◆ **Problem to work on**:
Without pictures, return the lines from the one containing "only if the" through the last line of the data below, exactly.
Content starts
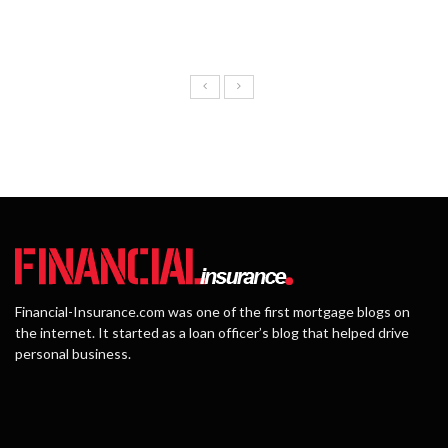
Financial-Insurance.com was one of the first mortgage blogs on
the internet. It started as a loan officer’s blog that helped drive
personal business.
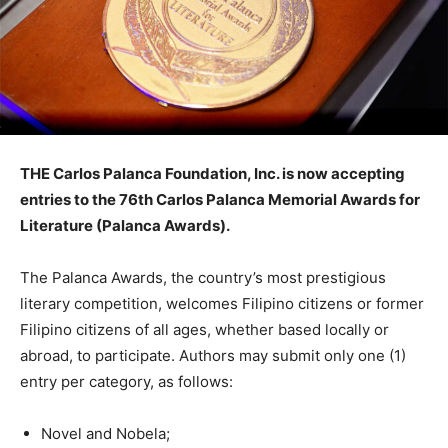
THE Carlos Palanca Foundation, Inc. is now accepting
entries to the 76th Carlos Palanca Memorial Awards for
Literature (Palanca Awards).
The Palanca Awards, the country’s most prestigious
literary competition, welcomes Filipino citizens or former
Filipino citizens of all ages, whether based locally or
abroad, to participate. Authors may submit only one (1)
entry per category, as follows:
Novel and Nobela;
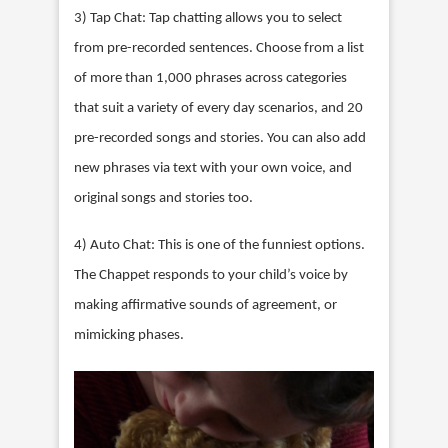
3) Tap Chat: Tap chatting allows you to select
from pre-recorded sentences. Choose from a list
of more than 1,000 phrases across categories
that suit a variety of every day scenarios, and 20
pre-recorded songs and stories. You can also add
new phrases via text with your own voice, and
original songs and stories too.
4) Auto Chat: This is one of the funniest options.
The Chappet responds to your child’s voice by
making affirmative sounds of agreement, or
mimicking phases.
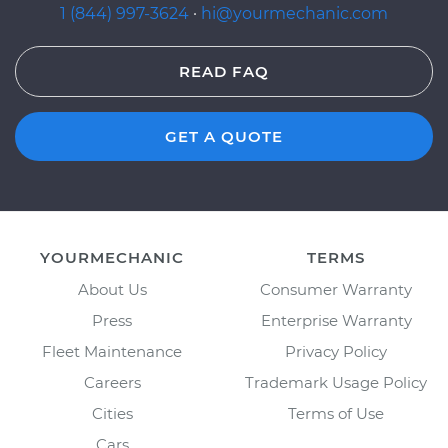
1 (844) 997-3624
·
hi@yourmechanic.com
READ FAQ
GET A QUOTE
YOURMECHANIC
TERMS
About Us
Consumer Warranty
Press
Enterprise Warranty
Fleet Maintenance
Privacy Policy
Careers
Trademark Usage Policy
Cities
Terms of Use
Cars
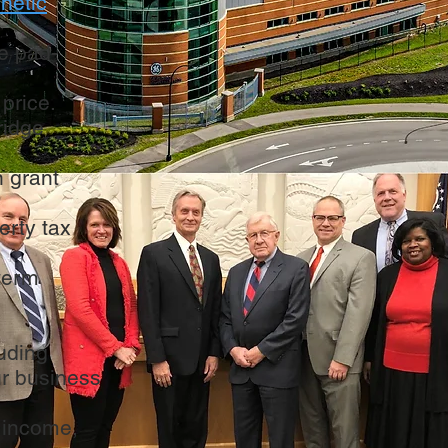
inetic
te pad-
 price.
ridge
n grant
erty tax
-term
luding
ur business
 income,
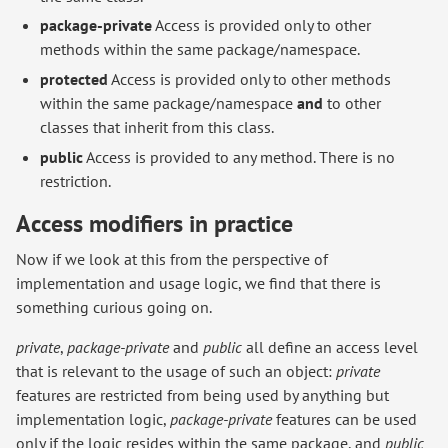
package-private
Access is provided only to other
methods within the same package/namespace.
protected
Access is provided only to other methods
within the same package/namespace
and
to other
classes that inherit from this class.
public
Access is provided to any method. There is no
restriction.
Access modifiers in practice
Now if we look at this from the perspective of
implementation and usage logic, we find that there is
something curious going on.
private
,
package-private
and
public
all define an access level
that is relevant to the usage of such an object:
private
features are restricted from being used by anything but
implementation logic,
package-private
features can be used
only if the logic resides within the same package, and
public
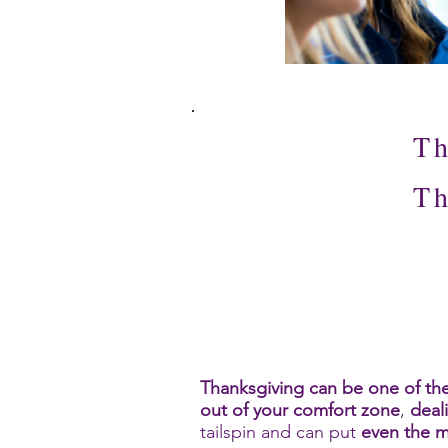
Th
Th
Thanksgiving can be one of the
out of your comfort zone
,
deal
tailspin and can put
even the m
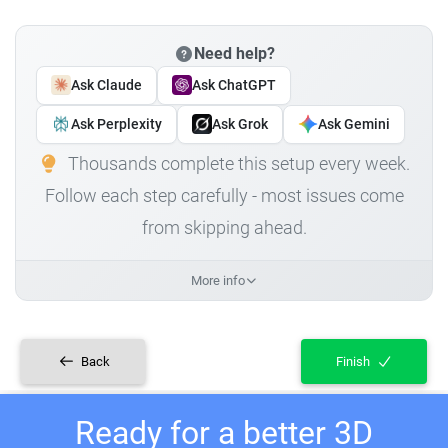
Need help?
Ask Claude
Ask ChatGPT
Ask Perplexity
Ask Grok
Ask Gemini
Thousands complete this setup every week.
Follow each step carefully - most issues come
from skipping ahead.
More info
Back
Finish
Ready for a better 3D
Content ends
◆ **Exercise result**:
only if the logic resides within the same package, and
public
Th
Th
Thanksgiving can be one of the
out of your comfort zone
,
deal
tailspin and can put
even the m
Need help?
Ask Claude
Ask ChatGPT
Ask Perplexity
Ask Grok
Ask Gemini
Thousands complete this setup every week.
Follow each step carefully - most issues come
from skipping ahead.
More info
Back
Finish
Ready for a better 3D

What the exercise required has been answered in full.